Moderate post-therapy efficacy was observed in some of these studies. After infusion, the therapeutic efficacy of the MDDCT is assessed by interrupting ART to check whether viral load suppression can be maintained in the absence of drugs. Moreover, conserved portions of variable antigens such as Env have been considered. HIV-1 peptides typically employed in MDDCT design have been derived from highly conserved proteins of HIV-1, i.e., Gag, Pol, and Nef.
This choice was determined by the presence of a high percentage of defective viruses in cells of patients under long-term ART, rendering difficult the isolation and in-vitro expansion of high amounts of replication-competent HIV-1. While MDDC therapy (MDDCT) has been typically administered to HIV-infected individuals under ART, the virus used for MDDCT design or preparation was obtained from samples of treatment-naive individuals. Peptide-pulsed DCs are then reinfused into the donor to provide an appropriate antigenic stimulus within the body when retroviral replication is still suppressed by ART. ĭC-based therapy relies on in-vitro pulsing or electroporating of autologous monocyte-derived DCs (MDDCs) with whole inactivated HIV-1, with RNA coding for viral antigens, or with specific sets of peptides, to induce recognition of viral epitopes by the individual’s human leukocyte antigens (HLAs) on the DC surface. Due to these characteristics, therapy approaches based on DCs have been proposed and tested to modulate the host’s immune response to HIV-1 infection. DCs can migrate to lymph nodes and other HIV-1 sanctuaries and, once activated, produce interleukins such as IL-12, IL-15, and IL-18, promoting a potent cytotoxic T-cell response necessary for the elimination of infected cells. These cells are anatomically positioned as sentinels for detecting danger signals, thus triggering an innate and adaptive immune response.
Extend flowjo trial professional#
Pivotal for the immune response, dendriticcells (DC) are professional antigen presenters. Of note, the extent of post-therapy viral load rebound is proportional to the size of the HIV-infected cellular reservoir, and the size of this reservoir is in turn proportional to the length of the period during which the infection progresses without ART. However, this response does not typically lead to immunological control of the infection, as shown by the rapid rebound of viremia after interruption of antiretroviral treatment (ART). The onset of HIV-1 infection induces a robust immune response by the host.
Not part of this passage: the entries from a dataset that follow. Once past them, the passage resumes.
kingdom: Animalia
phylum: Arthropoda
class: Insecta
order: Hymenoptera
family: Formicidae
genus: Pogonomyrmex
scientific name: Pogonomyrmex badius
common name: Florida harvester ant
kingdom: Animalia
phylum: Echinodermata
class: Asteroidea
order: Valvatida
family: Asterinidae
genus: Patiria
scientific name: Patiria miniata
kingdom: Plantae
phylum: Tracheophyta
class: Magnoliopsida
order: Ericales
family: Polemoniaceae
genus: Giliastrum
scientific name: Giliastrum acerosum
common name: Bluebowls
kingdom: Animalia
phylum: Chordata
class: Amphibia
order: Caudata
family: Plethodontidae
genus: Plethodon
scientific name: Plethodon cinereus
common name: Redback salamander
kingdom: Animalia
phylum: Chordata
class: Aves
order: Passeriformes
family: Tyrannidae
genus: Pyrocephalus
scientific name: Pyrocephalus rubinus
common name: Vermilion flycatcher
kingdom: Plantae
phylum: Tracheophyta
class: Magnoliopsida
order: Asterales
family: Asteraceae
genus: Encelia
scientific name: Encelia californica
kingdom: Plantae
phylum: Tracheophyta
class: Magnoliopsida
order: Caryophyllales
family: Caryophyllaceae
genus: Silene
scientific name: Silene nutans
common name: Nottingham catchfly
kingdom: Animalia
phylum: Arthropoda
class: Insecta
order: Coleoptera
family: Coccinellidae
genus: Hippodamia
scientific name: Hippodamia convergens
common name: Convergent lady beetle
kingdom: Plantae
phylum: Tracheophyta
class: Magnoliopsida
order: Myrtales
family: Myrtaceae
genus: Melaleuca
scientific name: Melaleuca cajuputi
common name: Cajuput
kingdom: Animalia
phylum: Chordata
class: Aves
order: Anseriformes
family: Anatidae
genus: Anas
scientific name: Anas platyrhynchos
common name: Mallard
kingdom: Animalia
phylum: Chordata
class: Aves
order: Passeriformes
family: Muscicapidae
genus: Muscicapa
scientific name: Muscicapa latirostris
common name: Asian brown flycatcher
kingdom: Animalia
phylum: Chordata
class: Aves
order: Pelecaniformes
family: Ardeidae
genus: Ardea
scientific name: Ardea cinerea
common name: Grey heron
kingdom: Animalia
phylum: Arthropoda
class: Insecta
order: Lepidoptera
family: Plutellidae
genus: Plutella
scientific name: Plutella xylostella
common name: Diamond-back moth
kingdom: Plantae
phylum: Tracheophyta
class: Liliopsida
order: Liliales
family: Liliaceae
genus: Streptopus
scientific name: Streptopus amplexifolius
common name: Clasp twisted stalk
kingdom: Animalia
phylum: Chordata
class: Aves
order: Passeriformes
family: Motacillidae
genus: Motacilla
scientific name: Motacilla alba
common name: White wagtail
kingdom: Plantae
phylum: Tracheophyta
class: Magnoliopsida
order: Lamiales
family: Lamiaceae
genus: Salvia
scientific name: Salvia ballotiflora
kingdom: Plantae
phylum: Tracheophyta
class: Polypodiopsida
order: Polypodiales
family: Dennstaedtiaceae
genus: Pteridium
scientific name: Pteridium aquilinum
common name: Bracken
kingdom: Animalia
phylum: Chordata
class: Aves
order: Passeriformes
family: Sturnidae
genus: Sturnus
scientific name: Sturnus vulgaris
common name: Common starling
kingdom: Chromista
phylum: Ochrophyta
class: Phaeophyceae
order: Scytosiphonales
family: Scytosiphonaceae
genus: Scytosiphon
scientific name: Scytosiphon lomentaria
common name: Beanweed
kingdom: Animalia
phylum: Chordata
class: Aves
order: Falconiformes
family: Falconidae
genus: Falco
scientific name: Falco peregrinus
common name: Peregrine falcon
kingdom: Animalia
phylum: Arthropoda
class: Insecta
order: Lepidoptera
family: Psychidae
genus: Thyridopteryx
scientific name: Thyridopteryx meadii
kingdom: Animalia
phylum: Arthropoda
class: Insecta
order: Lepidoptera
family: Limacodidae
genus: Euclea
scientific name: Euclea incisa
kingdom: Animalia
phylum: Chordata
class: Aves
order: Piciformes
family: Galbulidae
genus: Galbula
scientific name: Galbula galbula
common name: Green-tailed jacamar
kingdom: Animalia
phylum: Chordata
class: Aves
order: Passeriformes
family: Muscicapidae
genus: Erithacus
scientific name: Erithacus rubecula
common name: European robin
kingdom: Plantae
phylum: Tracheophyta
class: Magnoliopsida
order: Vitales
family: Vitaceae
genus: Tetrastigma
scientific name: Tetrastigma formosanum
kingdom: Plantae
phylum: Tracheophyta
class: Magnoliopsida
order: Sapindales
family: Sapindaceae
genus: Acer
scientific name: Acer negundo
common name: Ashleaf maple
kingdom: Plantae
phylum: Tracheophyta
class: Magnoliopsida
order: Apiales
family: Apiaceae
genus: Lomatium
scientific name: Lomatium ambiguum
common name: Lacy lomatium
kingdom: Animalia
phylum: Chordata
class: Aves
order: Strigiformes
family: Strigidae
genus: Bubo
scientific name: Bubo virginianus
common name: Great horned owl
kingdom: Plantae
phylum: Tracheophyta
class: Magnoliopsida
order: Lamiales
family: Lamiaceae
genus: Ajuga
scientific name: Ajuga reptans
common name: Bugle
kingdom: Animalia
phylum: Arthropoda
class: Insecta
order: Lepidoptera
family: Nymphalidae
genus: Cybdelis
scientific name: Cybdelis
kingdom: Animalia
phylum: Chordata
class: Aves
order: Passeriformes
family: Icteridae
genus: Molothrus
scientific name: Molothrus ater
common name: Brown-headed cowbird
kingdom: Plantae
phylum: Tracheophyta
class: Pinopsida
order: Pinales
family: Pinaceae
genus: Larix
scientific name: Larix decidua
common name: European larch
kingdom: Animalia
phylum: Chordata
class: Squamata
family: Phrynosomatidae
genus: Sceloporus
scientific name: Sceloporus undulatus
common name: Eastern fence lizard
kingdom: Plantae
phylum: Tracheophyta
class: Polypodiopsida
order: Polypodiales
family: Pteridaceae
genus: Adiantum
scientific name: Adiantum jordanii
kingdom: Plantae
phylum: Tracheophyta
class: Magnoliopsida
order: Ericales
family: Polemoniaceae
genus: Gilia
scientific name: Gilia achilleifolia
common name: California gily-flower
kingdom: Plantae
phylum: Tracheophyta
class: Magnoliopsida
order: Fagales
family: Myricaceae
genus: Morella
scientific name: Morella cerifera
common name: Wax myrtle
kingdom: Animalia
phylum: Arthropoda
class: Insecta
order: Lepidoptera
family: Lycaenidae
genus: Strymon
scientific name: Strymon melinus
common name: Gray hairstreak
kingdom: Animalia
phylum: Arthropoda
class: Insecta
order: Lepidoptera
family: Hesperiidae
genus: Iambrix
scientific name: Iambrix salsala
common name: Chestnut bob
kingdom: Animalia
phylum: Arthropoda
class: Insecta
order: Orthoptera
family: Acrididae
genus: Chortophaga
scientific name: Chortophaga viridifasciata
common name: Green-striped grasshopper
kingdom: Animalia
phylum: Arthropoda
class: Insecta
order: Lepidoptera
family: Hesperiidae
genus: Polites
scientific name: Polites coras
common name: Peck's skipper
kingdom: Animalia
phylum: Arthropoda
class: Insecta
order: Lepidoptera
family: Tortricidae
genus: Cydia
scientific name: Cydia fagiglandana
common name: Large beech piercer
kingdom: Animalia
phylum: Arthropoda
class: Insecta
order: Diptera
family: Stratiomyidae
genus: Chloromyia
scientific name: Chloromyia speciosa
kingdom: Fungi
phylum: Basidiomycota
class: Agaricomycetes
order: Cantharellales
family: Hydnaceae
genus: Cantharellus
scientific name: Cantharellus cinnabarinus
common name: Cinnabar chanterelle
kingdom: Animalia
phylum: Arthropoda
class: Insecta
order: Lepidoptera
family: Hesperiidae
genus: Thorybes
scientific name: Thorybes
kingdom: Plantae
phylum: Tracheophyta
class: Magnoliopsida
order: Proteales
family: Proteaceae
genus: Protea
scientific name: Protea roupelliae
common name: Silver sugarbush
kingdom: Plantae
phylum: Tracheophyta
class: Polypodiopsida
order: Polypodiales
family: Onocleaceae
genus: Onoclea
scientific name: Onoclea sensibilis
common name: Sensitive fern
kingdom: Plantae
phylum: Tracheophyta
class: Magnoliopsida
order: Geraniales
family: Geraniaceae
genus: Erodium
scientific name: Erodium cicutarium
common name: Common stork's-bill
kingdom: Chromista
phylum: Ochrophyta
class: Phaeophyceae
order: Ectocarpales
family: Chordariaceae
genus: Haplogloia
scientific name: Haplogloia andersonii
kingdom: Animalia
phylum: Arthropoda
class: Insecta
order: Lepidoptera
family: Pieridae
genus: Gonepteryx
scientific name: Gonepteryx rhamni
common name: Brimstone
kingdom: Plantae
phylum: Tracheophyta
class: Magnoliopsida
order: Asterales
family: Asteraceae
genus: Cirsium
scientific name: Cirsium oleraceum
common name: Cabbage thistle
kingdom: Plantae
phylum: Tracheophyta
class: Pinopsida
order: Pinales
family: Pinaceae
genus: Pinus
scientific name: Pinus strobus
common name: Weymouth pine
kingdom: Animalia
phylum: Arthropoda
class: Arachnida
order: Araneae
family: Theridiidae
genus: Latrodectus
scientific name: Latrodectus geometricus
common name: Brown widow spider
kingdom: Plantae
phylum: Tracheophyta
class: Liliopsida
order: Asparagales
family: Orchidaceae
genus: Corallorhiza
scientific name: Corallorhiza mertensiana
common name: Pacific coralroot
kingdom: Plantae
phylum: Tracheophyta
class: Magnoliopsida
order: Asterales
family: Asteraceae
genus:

Extend flowjo trial registration#
Trial registration NCT02961829: (Multi Interventional Study Exploring HIV-1 Residual Replication: a Step Towards HIV-1 Eradication and Sterilizing Cure,, posted November 11th, 2016) MDDC had a mature profile, and this MDDCT promoted in-vitro T-cell immune responses in HIV-infected patients undergoing long-term suppressive antiretroviral treatment. This was accompanied by an increasing trend in the frequency of polyfunctional T-cells over time, which was visible when considering both cells expressing two and three out of the three cytokines examined. The number of candidates that increased in vitro the cytokine levels in CD4 + and CD8 + T cells upon stimulation with Gag peptides from baseline to day 15 and from baseline to day 30 and day 120 after MDDCT was significant as compared to Gag unstimulated response.
Moreover, intracellular TNF and IFN-γ expression was significantly increased in CD4 + T-cells. MDDCT administration was associated with increased expression of IL-2 in CD4 + and CD8 + T-cells at 15 and/or 30 days after the first MDDCT administration. The protocol of ex-vivo treatment with IFN-α and GM-CSF was able to induce maturation of MDDCs, as well as to preserve their viability for reinfusion. To assess immunogenicity, patients’ cells were stimulated in vitro with autologous peptides, and intracellular IL-2, TNF, and interferon-gamma (IFN-γ) production were measured in CD4 + and CD8 + T-cells. Three doses of the MDDCT were administered every 15 days. After sequencing each patient’s HIV-1 Gag and determining HLA profiles, autologous Gag peptides were selected based on the predicted individual immunogenicity and used to pulse MDDCs. Monocytes were differentiated into DCs using IFN-α and GM-CSF. PBMCs were obtained from 10 HIV + individuals enrolled in trial NCT02961829.
We developed a personalized Monocyte-Derived Dendritic-cell Therapy (MDDCT) for HIV-infected individuals on suppressive antiretroviral treatment and evaluated HIV-specific T-cell responses.